:: Exercise input ::
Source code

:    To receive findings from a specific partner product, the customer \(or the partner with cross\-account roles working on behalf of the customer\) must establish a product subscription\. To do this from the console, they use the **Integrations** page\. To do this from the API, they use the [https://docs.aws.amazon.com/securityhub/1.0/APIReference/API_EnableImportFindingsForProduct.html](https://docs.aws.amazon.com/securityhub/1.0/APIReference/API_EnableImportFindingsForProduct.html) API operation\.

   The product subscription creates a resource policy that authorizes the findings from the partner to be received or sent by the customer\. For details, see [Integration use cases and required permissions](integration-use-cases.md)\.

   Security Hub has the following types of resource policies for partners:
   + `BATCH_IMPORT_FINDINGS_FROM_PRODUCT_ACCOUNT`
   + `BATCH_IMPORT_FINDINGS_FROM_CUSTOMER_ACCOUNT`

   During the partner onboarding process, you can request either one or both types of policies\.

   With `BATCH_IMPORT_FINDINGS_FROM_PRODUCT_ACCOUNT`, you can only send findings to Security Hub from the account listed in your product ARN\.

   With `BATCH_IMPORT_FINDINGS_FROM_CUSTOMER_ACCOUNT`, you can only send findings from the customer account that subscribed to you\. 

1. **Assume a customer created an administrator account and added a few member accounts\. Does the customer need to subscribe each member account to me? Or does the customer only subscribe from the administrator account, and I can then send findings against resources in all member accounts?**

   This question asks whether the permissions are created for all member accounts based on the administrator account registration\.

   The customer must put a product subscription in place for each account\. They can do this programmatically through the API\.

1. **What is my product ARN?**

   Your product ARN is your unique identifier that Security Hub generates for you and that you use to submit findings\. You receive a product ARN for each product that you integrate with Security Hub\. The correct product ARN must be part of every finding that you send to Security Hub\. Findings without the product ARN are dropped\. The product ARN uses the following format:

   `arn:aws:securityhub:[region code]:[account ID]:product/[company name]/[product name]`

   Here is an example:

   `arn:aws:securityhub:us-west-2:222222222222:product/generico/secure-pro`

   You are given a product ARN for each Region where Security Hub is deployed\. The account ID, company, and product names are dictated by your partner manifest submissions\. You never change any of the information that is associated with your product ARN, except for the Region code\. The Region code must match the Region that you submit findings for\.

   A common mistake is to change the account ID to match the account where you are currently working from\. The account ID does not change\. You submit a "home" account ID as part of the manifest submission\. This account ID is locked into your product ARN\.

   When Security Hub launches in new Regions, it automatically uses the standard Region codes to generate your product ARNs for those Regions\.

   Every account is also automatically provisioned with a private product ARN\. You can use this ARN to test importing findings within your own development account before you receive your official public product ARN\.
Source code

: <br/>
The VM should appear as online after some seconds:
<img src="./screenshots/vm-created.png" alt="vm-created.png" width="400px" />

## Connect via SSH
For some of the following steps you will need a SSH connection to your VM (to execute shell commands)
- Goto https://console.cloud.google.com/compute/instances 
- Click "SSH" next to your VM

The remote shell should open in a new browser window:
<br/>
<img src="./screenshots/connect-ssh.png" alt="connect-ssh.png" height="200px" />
:::
> **Instructions for the task**
Convert every line of the material above into a Markdown table with the columns Row and Line, numbering each row and omitting blank lines.

> **Task output**
| Row | Line |
|---|---|
| 1 | Source code |
| 2 | :    To receive findings from a specific partner product, the customer \(or the partner with cross\-account roles working on behalf of the customer\) must establish a product subscription\. To do this from the console, they use the **Integrations** page\. To do this from the API, they use the [https://docs.aws.amazon.com/securityhub/1.0/APIReference/API_EnableImportFindingsForProduct.html](https://docs.aws.amazon.com/securityhub/1.0/APIReference/API_EnableImportFindingsForProduct.html) API operation\. |
| 3 |    The product subscription creates a resource policy that authorizes the findings from the partner to be received or sent by the customer\. For details, see [Integration use cases and required permissions](integration-use-cases.md)\. |
| 4 |    Security Hub has the following types of resource policies for partners: |
| 5 |    + `BATCH_IMPORT_FINDINGS_FROM_PRODUCT_ACCOUNT` |
| 6 |    + `BATCH_IMPORT_FINDINGS_FROM_CUSTOMER_ACCOUNT` |
| 7 |    During the partner onboarding process, you can request either one or both types of policies\. |
| 8 |    With `BATCH_IMPORT_FINDINGS_FROM_PRODUCT_ACCOUNT`, you can only send findings to Security Hub from the account listed in your product ARN\. |
| 9 |    With `BATCH_IMPORT_FINDINGS_FROM_CUSTOMER_ACCOUNT`, you can only send findings from the customer account that subscribed to you\.  |
| 10 | 1. **Assume a customer created an administrator account and added a few member accounts\. Does the customer need to subscribe each member account to me? Or does the customer only subscribe from the administrator account, and I can then send findings against resources in all member accounts?** |
| 11 |    This question asks whether the permissions are created for all member accounts based on the administrator account registration\. |
| 12 |    The customer must put a product subscription in place for each account\. They can do this programmatically through the API\. |
| 13 | 1. **What is my product ARN?** |
| 14 |    Your product ARN is your unique identifier that Security Hub generates for you and that you use to submit findings\. You receive a product ARN for each product that you integrate with Security Hub\. The correct product ARN must be part of every finding that you send to Security Hub\. Findings without the product ARN are dropped\. The product ARN uses the following format: |
| 15 |    `arn:aws:securityhub:[region code]:[account ID]:product/[company name]/[product name]` |
| 16 |    Here is an example: |
| 17 |    `arn:aws:securityhub:us-west-2:222222222222:product/generico/secure-pro` |
| 18 |    You are given a product ARN for each Region where Security Hub is deployed\. The account ID, company, and product names are dictated by your partner manifest submissions\. You never change any of the information that is associated with your product ARN, except for the Region code\. The Region code must match the Region that you submit findings for\. |
| 19 |    A common mistake is to change the account ID to match the account where you are currently working from\. The account ID does not change\. You submit a "home" account ID as part of the manifest submission\. This account ID is locked into your product ARN\. |
| 20 |    When Security Hub launches in new Regions, it automatically uses the standard Region codes to generate your product ARNs for those Regions\. |
| 21 |    Every account is also automatically provisioned with a private product ARN\. You can use this ARN to test importing findings within your own development account before you receive your official public product ARN\. |
| 22 | Source code |
| 23 | : <br/> |
| 24 | The VM should appear as online after some seconds: |
| 25 | <img src="./screenshots/vm-created.png" alt="vm-created.png" width="400px" /> |
| 26 | ## Connect via SSH |
| 27 | For some of the following steps you will need a SSH connection to your VM (to execute shell commands) |
| 28 | - Goto https://console.cloud.google.com/compute/instances  |
| 29 | - Click "SSH" next to your VM |
| 30 | The remote shell should open in a new browser window: |
| 31 | <br/> |
| 32 | <img src="./screenshots/connect-ssh.png" alt="connect-ssh.png" height="200px" /> |